Document excerpt —
* * *
Smoke and fire damage stack if both conditions apply.

HTTP API

The FastAPI server exposes both the standard OpenEnv routes and additional endpoints:

Method	Path	Body	Returns
`GET`	`/health`	—	`{"status": "ok"}`
`POST`	`/reset`	`{"difficulty": "medium", "seed": null}`	`{observation, reward, done, metadata}`
`POST`	`/step`	`{"action": "move", "direction": "north"}`	`{observation, reward, done, metadata}`
`GET`	`/state`	—	Full `PyreState` dump
`GET`	`/scene`	—	Structured scene graph for UI renderers
`GET`	`/`	—	Frontend `index.html`

/scene returns a 5-channel per-cell tensor (cell_type, fire, smoke, is_agent, is_visible) plus structured labels (agent position/health/location, episode params, door registry) — consumed by the React frontend.

Training

Three training surfaces share the same PPO algorithm core from train_torch_ppo.py:

1. In-process (fastest)

python training/ppo/train_torch_ppo.py \
  --episodes 500 \
  --device cuda \
  --difficulty-schedule easy,medium,hard \
  --patience-threshold 0.65 \
  --output artifacts/pyre_ppo.pt

2. HTTP (against live server)

train_torch_ppo_http.py is a thin wrapper; it runs train_torch_ppo.py with --server http://localhost:8000 and passes through any other flags.

# Start server first
uv run server

# Equivalent: python training/ppo/train_torch_ppo.py --server http://localhost:8000 --episodes 300
python training/ppo/train_torch_ppo_http.py --episodes 300

3. Colab notebook (against HF Space)

Open training/ppo/pyre_ppo_training.ipynb or the hosted Colab. The notebook points SERVER_URL at https://krooz-pyre-env.hf.space and trains entirely over HTTP.

Observation encoding

The ObservationEncoder in train_torch_ppo.py encodes each PyreObservation into a 5,790-dim float32 vector (ObservationEncoder.base_dim):

Grid:    24×24 × 10 channels = 5,760
         • 6 one-hot cell type (floor/wall/door_open/door_closed/exit/obstacle)
* * *
Input data —
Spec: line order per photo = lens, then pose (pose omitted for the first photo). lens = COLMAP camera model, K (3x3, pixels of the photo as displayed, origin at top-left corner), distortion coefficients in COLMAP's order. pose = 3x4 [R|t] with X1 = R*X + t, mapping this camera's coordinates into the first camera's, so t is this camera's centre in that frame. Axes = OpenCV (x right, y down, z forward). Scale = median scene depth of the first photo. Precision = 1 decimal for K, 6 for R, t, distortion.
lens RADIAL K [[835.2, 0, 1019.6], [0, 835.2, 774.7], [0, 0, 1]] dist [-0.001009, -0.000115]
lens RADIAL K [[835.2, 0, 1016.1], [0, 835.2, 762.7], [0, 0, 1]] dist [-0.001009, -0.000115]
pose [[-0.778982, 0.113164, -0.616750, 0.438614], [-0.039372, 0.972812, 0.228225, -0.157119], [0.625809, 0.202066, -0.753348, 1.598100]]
* * *
Instructions —
1: How would you render this sentence from the Pyre documentation excerpt in Spanish: "The notebook points SERVER_URL at https://krooz-pyre-env.hf.space and trains entirely over HTTP."
2: Could you reproduce the Pyre documentation excerpt from "3. Colab notebook" to "entirely over HTTP.", changing "Colab" to "Kaggle"?

Answer section —
1: El notebook dirige SERVER_URL a https://krooz-pyre-env.hf.space y realiza todo el entrenamiento a través de HTTP.

2:
3. Kaggle notebook (against HF Space)

Open training/ppo/pyre_ppo_training.ipynb or the hosted Kaggle. The notebook points SERVER_URL at https://krooz-pyre-env.hf.space and trains entirely over HTTP.